S’opposer à la confusion et à la «désertification»

S’opposer à la confusion et à la «désertification»

par Friedrich Romig

Michael Rieger, germaniste, philosophe, historien et politologue allemand de renom, a repris comme titre de son livre la phrase «Wir gehen durch die Gegenwart wie durch eine Wüste» [Nous traversons le présent comme un désert] d’un essai rédigé par l’écrivain Fritz Eberling en 1930, donc à une époque fortement marquée par le bouleversements ayant suivi la Première Guerre mondiale.

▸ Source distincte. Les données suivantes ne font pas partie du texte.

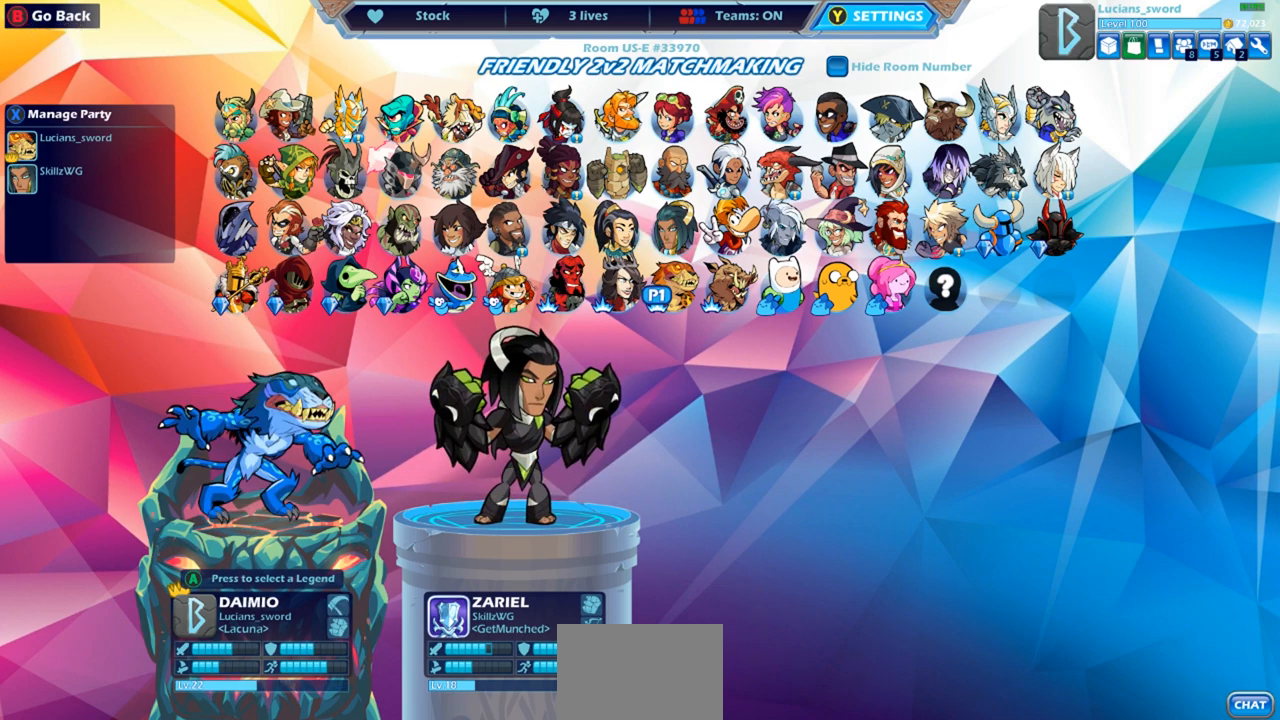
{"buttons": [], "left_stick": "center", "right_stick": "center", "events": [[150, "DPAD_LEFT", "down"], [233, "DPAD_LEFT", "up"], [433, "DPAD_LEFT", "down"], [483, "DPAD_LEFT", "up"]]}
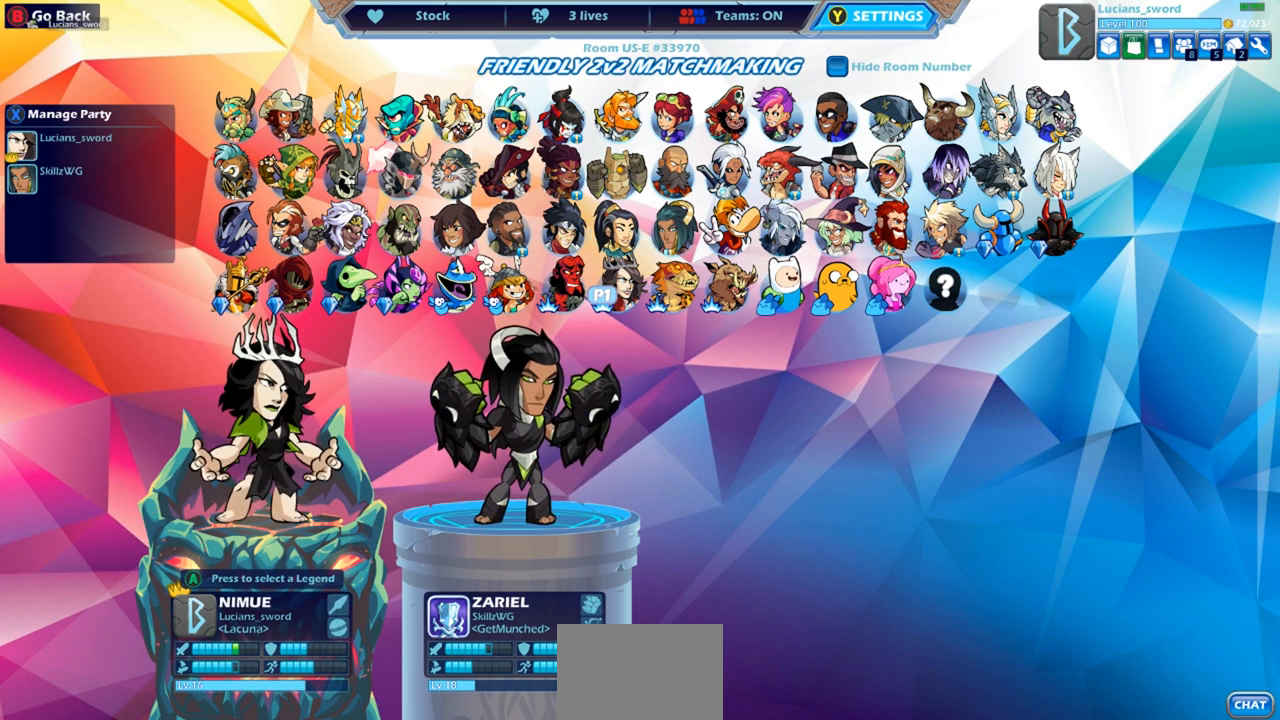
{"buttons": [], "left_stick": "center", "right_stick": "center", "events": []}
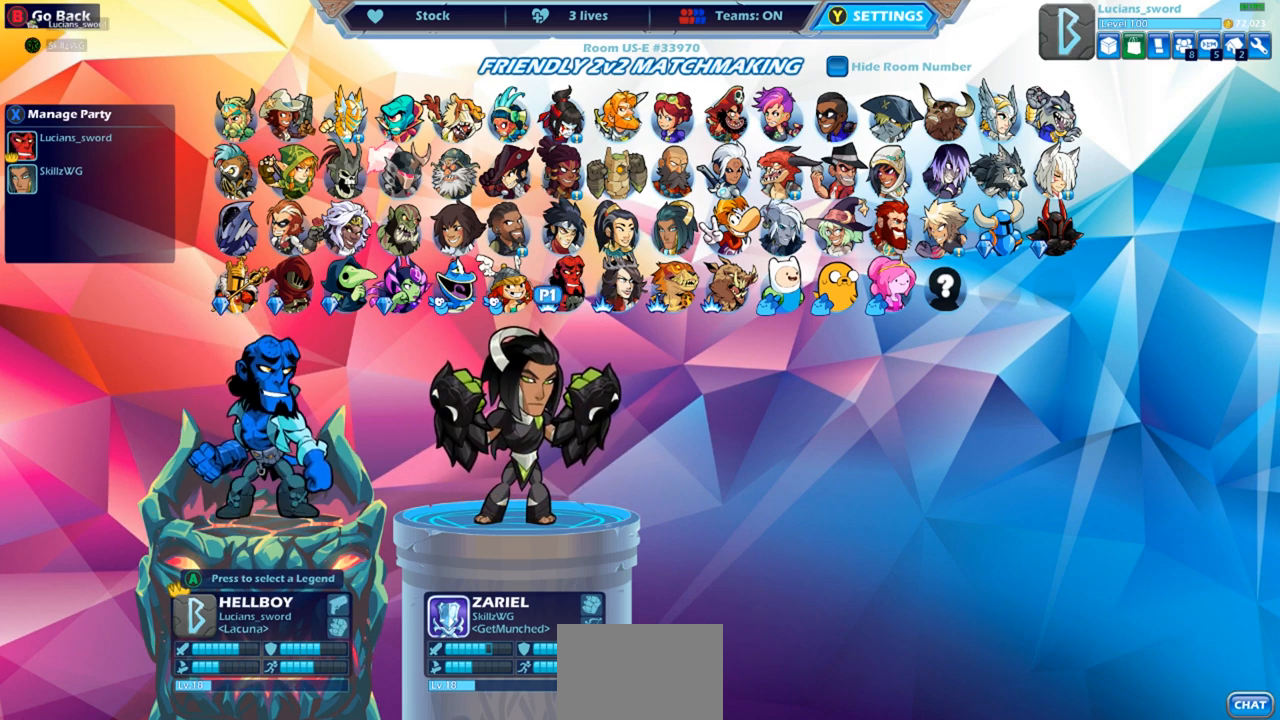
{"buttons": [], "left_stick": "center", "right_stick": "center", "events": [[67, "DPAD_UP", "down"], [167, "DPAD_UP", "up"], [367, "DPAD_LEFT", "down"], [450, "DPAD_LEFT", "up"]]}
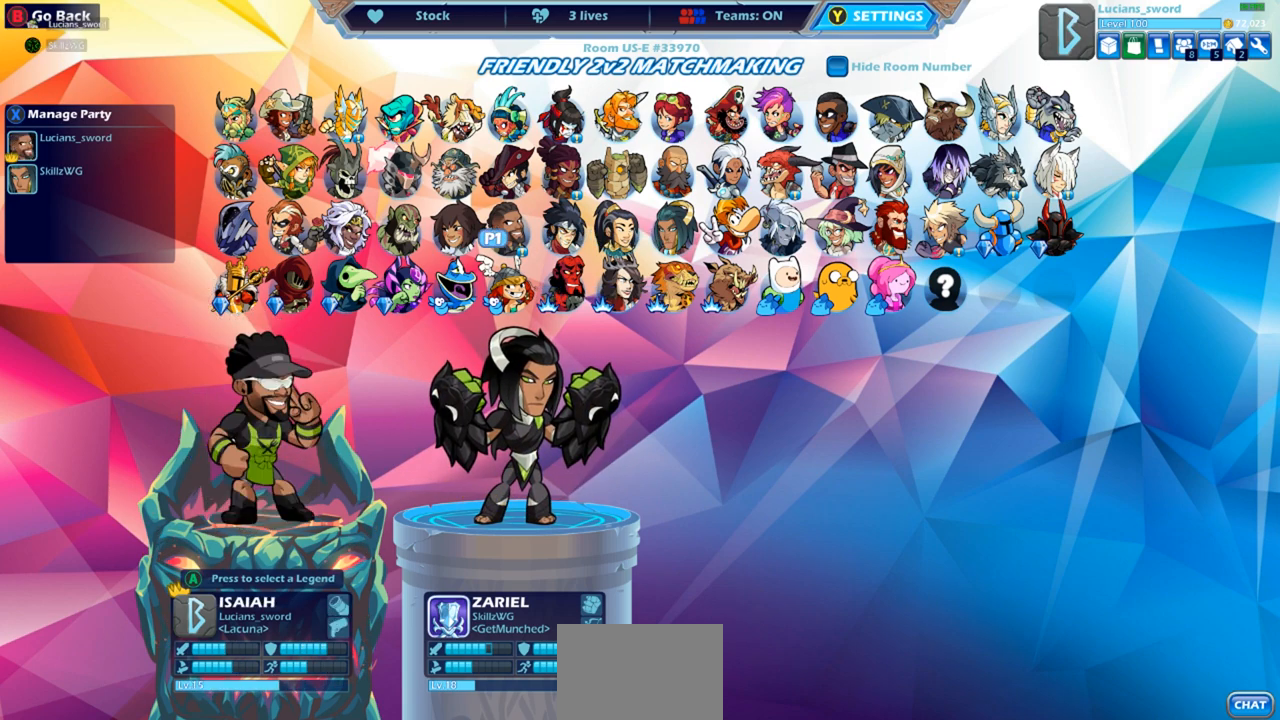
{"buttons": ["DPAD_RIGHT"], "left_stick": "center", "right_stick": "center", "events": [[100, "DPAD_LEFT", "down"], [167, "DPAD_LEFT", "up"], [467, "DPAD_RIGHT", "down"]]}
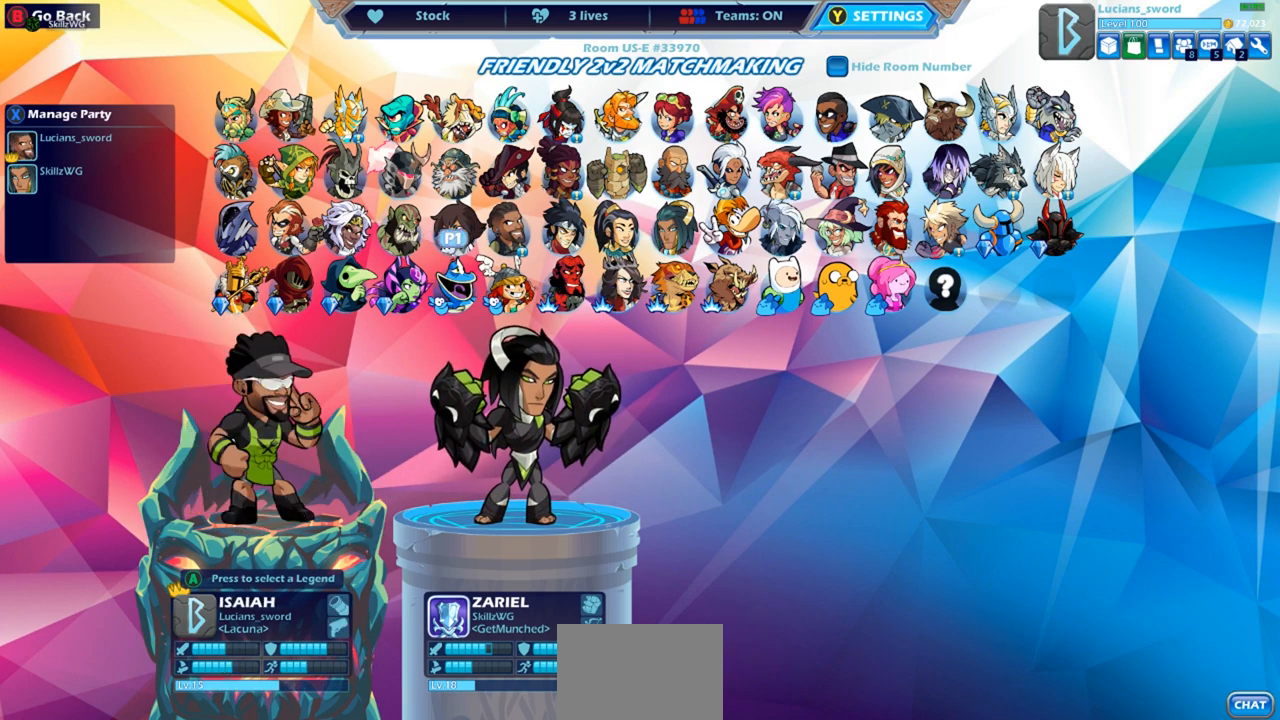
{"buttons": ["DPAD_RIGHT"], "left_stick": "center", "right_stick": "center", "events": [[67, "DPAD_RIGHT", "up"], [167, "DPAD_RIGHT", "down"], [250, "DPAD_RIGHT", "up"], [450, "DPAD_RIGHT", "down"]]}
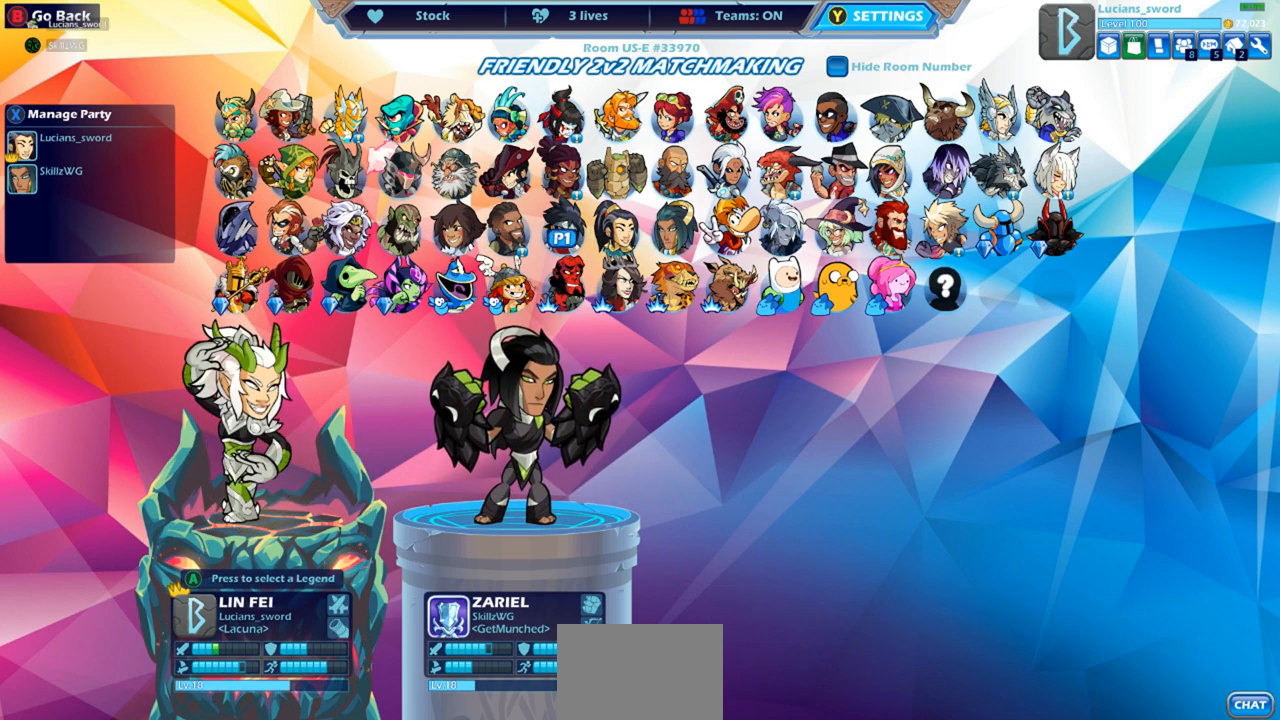
{"buttons": [], "left_stick": "center", "right_stick": "center", "events": [[17, "DPAD_RIGHT", "up"], [133, "DPAD_RIGHT", "down"], [217, "DPAD_RIGHT", "up"]]}
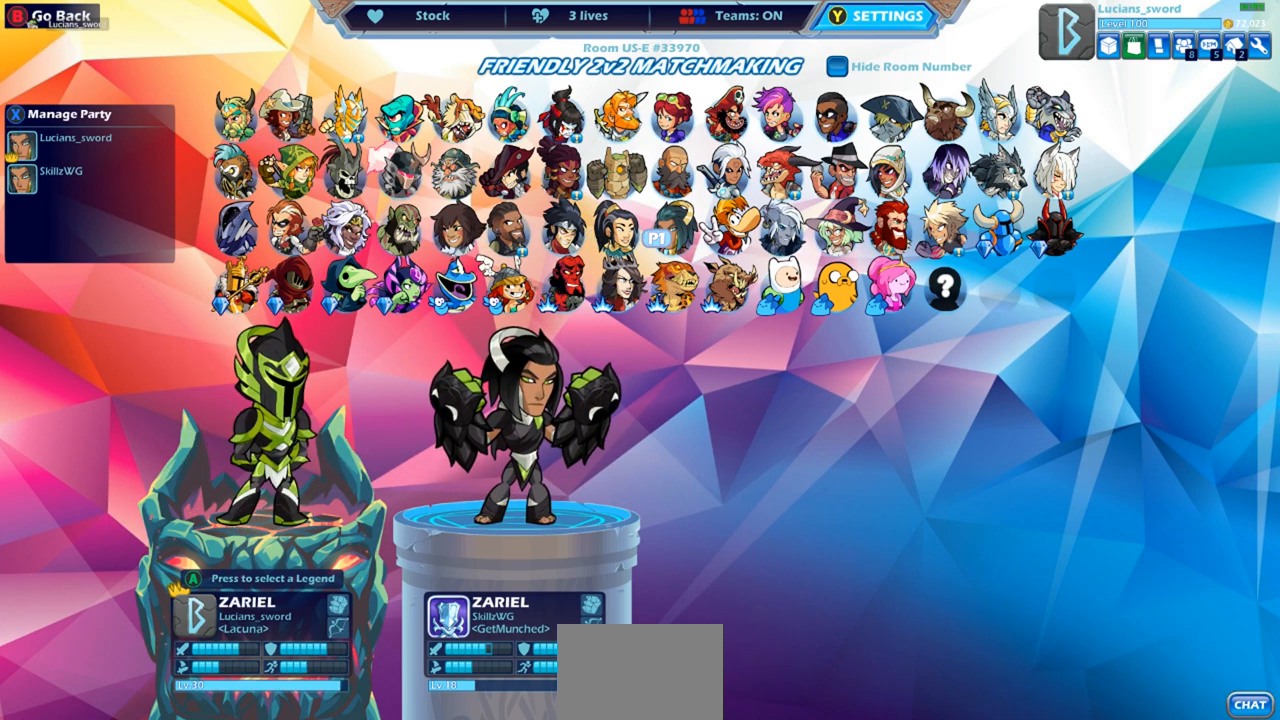
{"buttons": ["CROSS"], "left_stick": "center", "right_stick": "center", "events": [[133, "CROSS", "down"], [217, "CROSS", "up"], [417, "CROSS", "down"]]}
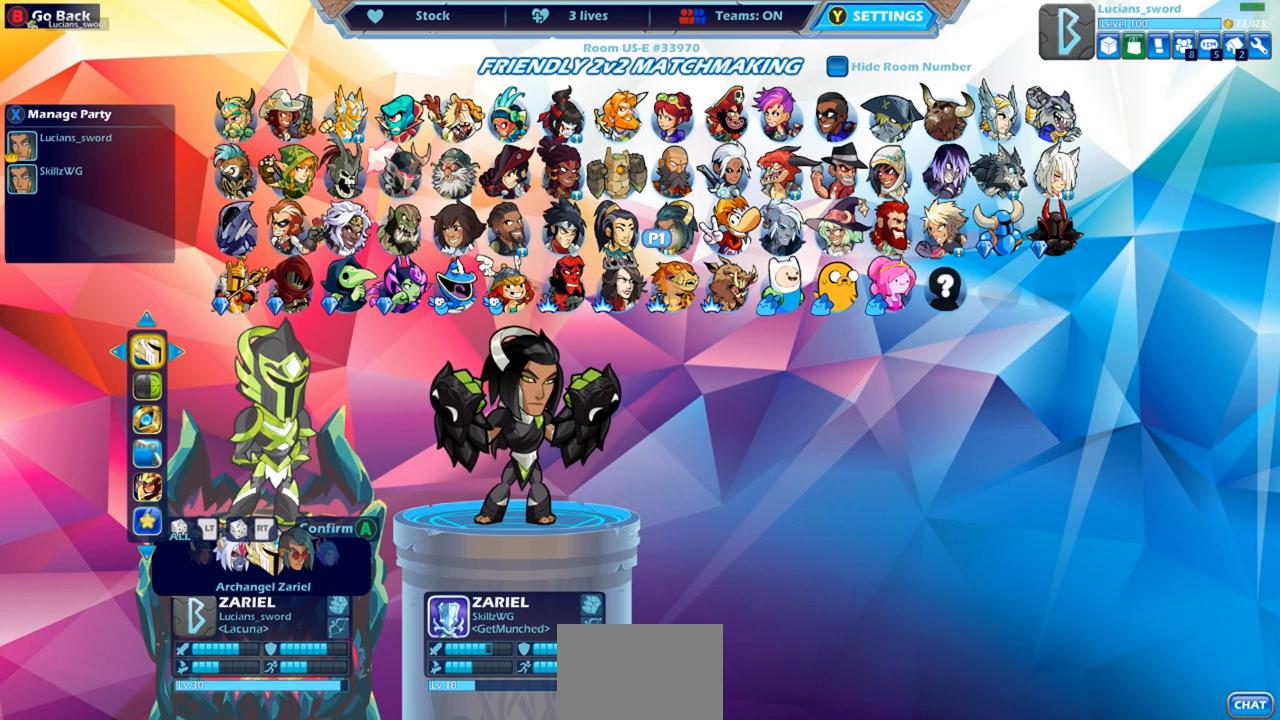
{"buttons": [], "left_stick": "center", "right_stick": "center", "events": [[17, "CROSS", "up"]]}
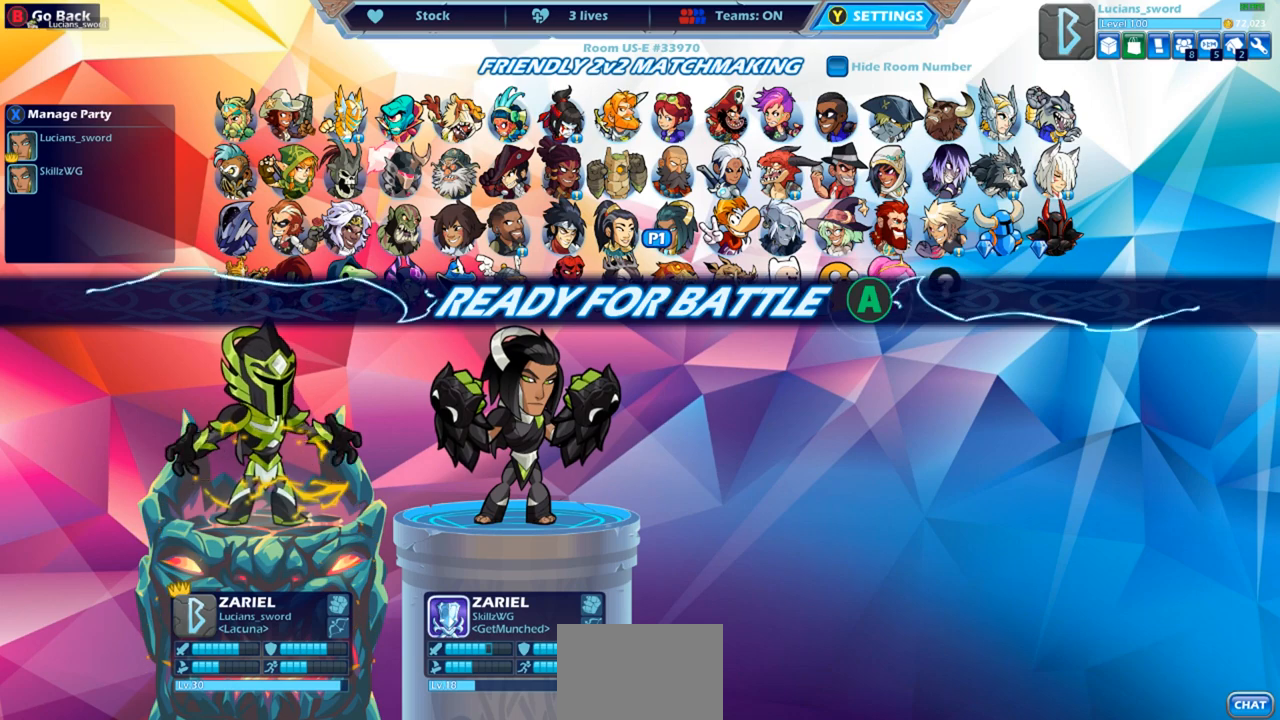
{"buttons": [], "left_stick": "center", "right_stick": "center", "events": []}
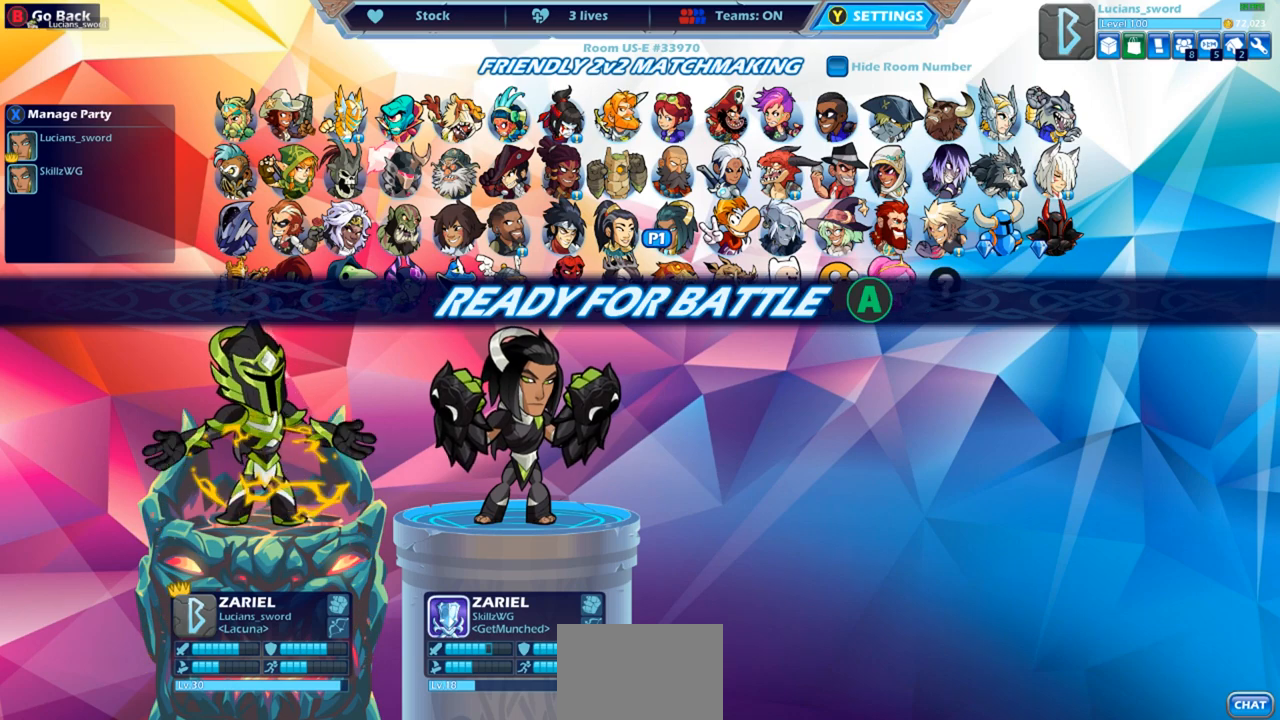
{"buttons": [], "left_stick": "center", "right_stick": "center", "events": []}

Tant la République de Weimar que celle d’Autriche ressemblaient, dans le domaine spirituel, à un morne désert, ressenti – en comparaison à aujourd’hui – comme «en grande partie sans âme, sans culture et sans cœur».
Le «nivellement socialiste de toutes différences et la négation de la culture humaine» devint ainsi, comme le constate avec justesse Anabel Schunke, la raison d’être de l’Etat. La «pensée libérale» sous forme du relativisme a fortement contribué à cette émergence du «désert intérieur et extérieur» allant de pair avec les pertes destructrices de la tradition, de l’orientation envers le bien commun et du sens de la responsabilité. L’«homme moderne constamment stressé» (Franz Xaver Kroetz) a perdu les points de repère et les images positives capables de résister aux forces destructrices.
Michael Rieger veut nous les rappeler, ces points de repères et ces images positives, en recourant à sa bibliothèque. Il y trouve, par exemple, «Die Kornenwächter» [Les Gardiens de la Couronne] d’Achim von Arnim qui ont préservé «les images modèles éternellement sacrées de la véritable intimité et des idéaux». Elles ont toujours existé, lorsque la dévastation mentale devenait menaçante par ses Saturnales célébrées déjà lors de la Révolution française, comme aujourd’hui, sous le logo du «politiquement correct».
Dans son introduction, Rieger se réfère à juste titre à Kleist, Droste-Hülshoff, Peter Rosegger et de manière très détaillée à Adalbert Stifter désirant, avec sa «loi douce», redonner son importance aux mœurs et à la justice. Reinhold Schneider, également fort apprécié de Rieger, exprime à merveille le sens de cette «loi douce» dans un quatrain, rédigé peu avant la prise du pouvoir des nationaux-socialistes, dans une forme prophétique et concise:

«Denn Täter werden nie den Himmel zwingen:
Was sie vereinen, wird sich wieder spalten.
Was sie erneuern, über Nacht veralten,
Und was sie stiften, Not und Unheil bringen.»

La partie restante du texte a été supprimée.